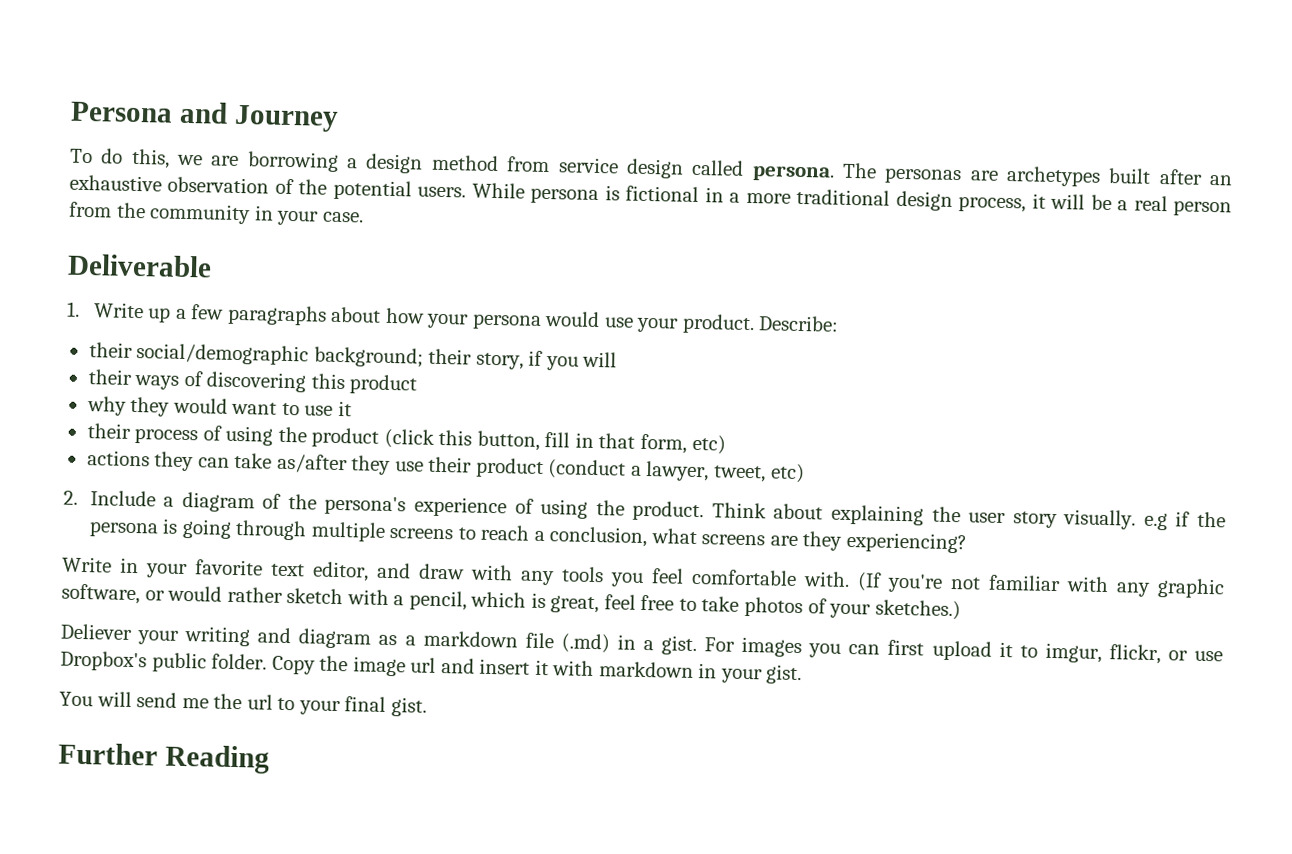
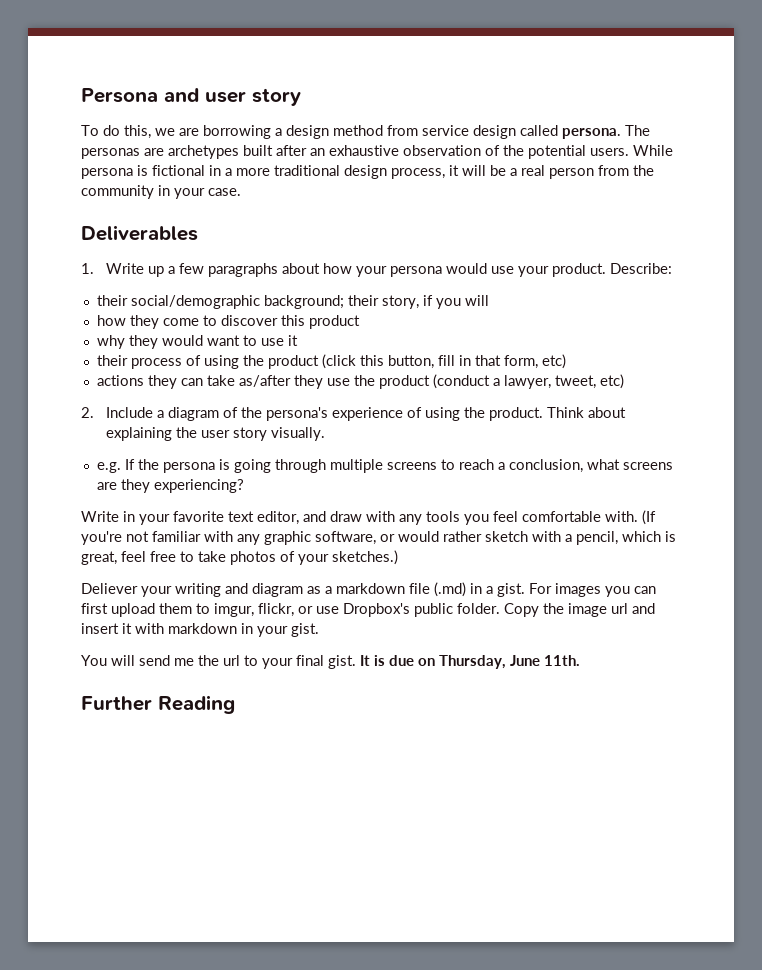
[233,104,339,132] Journey -> [205,88,301,106] user story
[67,253,212,278] Deliverable -> [81,225,198,241] Deliverables
[87,369,307,393] their ways of discovering -> [96,315,278,329] how they come to discover
[428,456,473,473] their -> [353,375,375,386] the
[1143,511,1191,531] e.g if -> [96,459,135,473] // e.g. If
[998,641,1013,658] it -> [159,603,192,614] them
(427, 707) none -> [360,655,580,669] It is due on Thursday, June 11th.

-- YOUR GOAL --
The records above are to be transcribed word for word. Skip the images.

-- TASK ANSWER --
[233,104,339,132] Journey -> [205,88,301,106] user story
[67,253,212,278] Deliverable -> [81,225,198,241] Deliverables
[87,369,307,393] their ways of discovering -> [96,315,278,329] how they come to discover
[428,456,473,473] their -> [353,375,375,386] the
[1143,511,1191,531] e.g if -> [96,459,135,473] // e.g. If
[998,641,1013,658] it -> [159,603,192,614] them
(427, 707) none -> [360,655,580,669] It is due on Thursday, June 11th.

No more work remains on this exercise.